Melt flow and grain refining in laser oscillating welding of 13-21S titanium alloy

Properties and serviceability of laser welded joints depend on the defect, weld geometry, and microstructures, which in turns are affected by molten pool behaviors. In this work, beam oscillation was used to improve microstructures and mechanical properties of welded joints by changing molten pool behaviors. The 2 mm-thick 13-21S titanium alloy plates were welded using three beam oscillating modes (non-oscillation, transverse oscillation, and vertical oscillation). The molten pool behaviors for three oscillation modes were observed using highspeed cameras, and the weld morphology, microstructures and mechanical properties of the corresponding joints were examined.
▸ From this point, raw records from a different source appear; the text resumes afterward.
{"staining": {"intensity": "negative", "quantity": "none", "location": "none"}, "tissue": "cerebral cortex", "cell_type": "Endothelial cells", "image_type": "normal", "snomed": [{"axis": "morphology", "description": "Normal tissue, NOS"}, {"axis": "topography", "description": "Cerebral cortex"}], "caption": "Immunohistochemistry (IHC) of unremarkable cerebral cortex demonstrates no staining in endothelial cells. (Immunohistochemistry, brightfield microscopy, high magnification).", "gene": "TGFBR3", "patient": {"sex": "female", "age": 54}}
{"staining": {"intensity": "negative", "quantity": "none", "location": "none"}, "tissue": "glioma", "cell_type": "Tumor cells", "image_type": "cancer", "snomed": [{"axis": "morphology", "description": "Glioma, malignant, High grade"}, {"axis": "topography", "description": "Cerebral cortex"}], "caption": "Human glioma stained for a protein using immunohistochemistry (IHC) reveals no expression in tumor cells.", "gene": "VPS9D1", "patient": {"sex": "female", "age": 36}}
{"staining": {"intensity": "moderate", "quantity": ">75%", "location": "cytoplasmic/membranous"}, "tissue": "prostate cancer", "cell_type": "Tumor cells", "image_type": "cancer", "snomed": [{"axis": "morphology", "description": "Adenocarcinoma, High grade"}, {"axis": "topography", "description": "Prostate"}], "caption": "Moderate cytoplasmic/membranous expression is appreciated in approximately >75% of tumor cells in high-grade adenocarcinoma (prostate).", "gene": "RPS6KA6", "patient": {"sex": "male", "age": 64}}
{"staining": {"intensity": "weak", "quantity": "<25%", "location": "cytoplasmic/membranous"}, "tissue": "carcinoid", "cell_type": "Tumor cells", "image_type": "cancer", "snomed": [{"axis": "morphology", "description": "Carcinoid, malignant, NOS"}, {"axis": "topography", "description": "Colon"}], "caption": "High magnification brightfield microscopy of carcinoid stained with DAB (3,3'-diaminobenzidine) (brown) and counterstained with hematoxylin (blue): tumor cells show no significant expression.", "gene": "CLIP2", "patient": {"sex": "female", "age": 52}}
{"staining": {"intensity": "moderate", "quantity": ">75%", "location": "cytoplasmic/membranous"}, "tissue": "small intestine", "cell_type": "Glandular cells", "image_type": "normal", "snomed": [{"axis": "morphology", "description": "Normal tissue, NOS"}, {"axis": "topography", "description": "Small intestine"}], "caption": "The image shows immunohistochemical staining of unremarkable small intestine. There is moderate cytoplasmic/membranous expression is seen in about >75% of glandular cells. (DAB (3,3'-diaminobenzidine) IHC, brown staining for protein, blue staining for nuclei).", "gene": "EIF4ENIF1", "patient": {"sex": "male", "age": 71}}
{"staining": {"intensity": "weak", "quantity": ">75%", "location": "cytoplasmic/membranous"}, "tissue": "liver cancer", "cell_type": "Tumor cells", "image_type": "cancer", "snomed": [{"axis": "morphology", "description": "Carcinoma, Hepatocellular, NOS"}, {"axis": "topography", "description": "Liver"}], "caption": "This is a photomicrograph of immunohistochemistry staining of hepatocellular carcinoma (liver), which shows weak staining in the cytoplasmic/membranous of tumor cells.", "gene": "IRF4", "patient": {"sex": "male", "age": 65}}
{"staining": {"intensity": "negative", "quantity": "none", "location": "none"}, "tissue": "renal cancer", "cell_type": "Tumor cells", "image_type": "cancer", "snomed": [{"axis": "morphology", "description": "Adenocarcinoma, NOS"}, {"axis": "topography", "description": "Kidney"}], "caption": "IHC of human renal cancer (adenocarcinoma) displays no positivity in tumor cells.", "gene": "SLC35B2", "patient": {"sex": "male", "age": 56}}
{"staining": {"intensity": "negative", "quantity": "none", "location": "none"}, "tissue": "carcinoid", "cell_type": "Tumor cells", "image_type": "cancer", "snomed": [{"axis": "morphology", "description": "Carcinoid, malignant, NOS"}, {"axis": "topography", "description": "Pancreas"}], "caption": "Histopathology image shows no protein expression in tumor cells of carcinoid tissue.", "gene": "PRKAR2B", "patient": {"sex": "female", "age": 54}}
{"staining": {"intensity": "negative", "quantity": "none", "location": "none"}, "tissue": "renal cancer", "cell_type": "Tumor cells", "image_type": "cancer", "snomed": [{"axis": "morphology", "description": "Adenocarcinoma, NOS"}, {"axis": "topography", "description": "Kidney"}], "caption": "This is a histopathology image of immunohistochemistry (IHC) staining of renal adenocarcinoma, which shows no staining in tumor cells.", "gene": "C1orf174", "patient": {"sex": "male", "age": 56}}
The results showed that defect-free joint with sound weld appearances could be achieved using beam oscillation that affected molten pool behaviors. The higher probability of equiaxed grain formation and significant grain refinement were found in the joints made using beam oscillation. The average grain sizes of welded joints for non-oscillating, transverse and vertical oscillating modes are 236, 184 and 168 mu m, respectively. The welded joint made using beam oscillation also showed a higher tensile strength of 900 MPa at ambient temperature and 534 MPa at 450 degrees C. Furthermore, the Portevin-Le Chatelier (PLC) effect was observed in the stress-strain curves of welded joint at 450 degrees C, which was attributed to the precipitation of brittle co phase.

Automated summary

This study demonstrated that beam oscillation can improve the microstructures and mechanical properties of welded joints by affecting molten pool behaviors. The use of beam oscillation resulted in defect-free joints with sound weld appearances, higher probability of equiaxed grain formation, and significant grain refinement. Additionally, welded joints made using beam oscillation showed higher tensile strength and the occurrence of the Portevin-Le Chatelier effect due to the precipitation of brittle co phase at elevated temperatures.